日銀:長期金利に「幅」が将来の選択肢、利上げや市場混乱時-関係者

  • 日銀は長短金利操作に自信、今週会合は現状維持-関係者
  • 現在の手段で市場混乱抑えられない場合はレンジ化が選択肢-関係者

日本銀行は将来的に、長期金利の誘導目標の引き上げや何らかのショックで市場が混乱した際、誘導目標に一定の幅(レンジ)を持たせることを検討している。
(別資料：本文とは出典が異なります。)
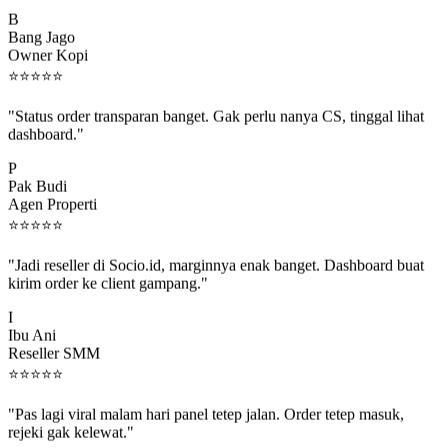
B
Bang Jago
Owner Kopi
⭐
⭐
⭐
⭐
⭐
"Status order transparan banget. Gak perlu nanya CS, tinggal lihat
dashboard."
P
Pak Budi
Agen Properti
⭐
⭐
⭐
⭐
⭐
"Jadi reseller di Socio.id, marginnya enak banget. Dashboard buat
kirim order ke client gampang."
I
Ibu Ani
Reseller SMM
⭐
⭐
⭐
⭐
⭐
"Pas lagi viral malam hari panel tetep jalan. Order tetep masuk,
rejeki gak kelewat."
複数の関係者への取材で分かった。

  複数の関係者によると、日銀は現在の市場環境では長短金利操作の継続に自信を持っており、レンジ化は将来的に、指し値オペや長期の固定金利の資金供給オペなど現時点で持つ手段で市場の混乱を抑えられない場合の選択肢となる。今週の金融政策決定会合は現状維持となる見込み。

  原油価格の反転や円安の影響で、物価上昇率が年内に1%に達するとの見方が強まっているが、物価の基調が着実に目標の2%に向かうかどうか不透明なため、日銀は長期金利の誘導目標引き上げには慎重に臨む構えだ。複数の関係者への取材によると、日銀は時期尚早の長期金利引き上げ観測が高まるのを避けるため、物価上昇率が上がり始めた段階で、長期金利を引き上げるための条件を示したガイダンス(指針)を明らかにするかどうか検討している。

  日銀は昨年9月に導入した長短金利操作付き量的・質的金融緩和の下で、ターゲットとなる長期金利(10年物国債金利)を「0%程度」としている。15、16両日の決定会合についてエコノミスト41人を対象にブルームバーグが6-9日に行った調査では、全員が現状維持を予想した。
 

オペ回数減少で不安定化

  1月の消費者物価指数(生鮮食品を除くコアCPI)はエネルギーの下落幅縮小を受けて、前年比0.1%上昇と2015年12月以来13カ月ぶりにプラスに転じた。ブルームバーグ調査では、黒田東彦総裁の任期の2018年4月までに長期金利の誘導目標を引き上げるとの予想は14人(34%)と3分の1を占めた。

  日銀が1月末に中期ゾーンの国債買い入れオペの回数を減らしたこともあり、10年物国債金利は2月3日に0.15%と約1年ぶりの水準に急騰するなど不安定化したが、2月末にオペ日程を事前に公表したことを受けて、市場は落ち着きを取り戻している。

  大和総研の熊谷亮丸チーフエコノミストはブルームバーグ調査で、日程の公表により「オペ実施の有無をめぐる市場の不透明感が後退するため市場との対話は改善に向かう」と評価。将来的に長期金利を0%に固定することが困難になれば、「誘導目標に一定の幅を持たせるなど、より柔軟な対応を取ることで、金融政策が市場に与える影響を最小化するような手法を検討する必要がある」としている。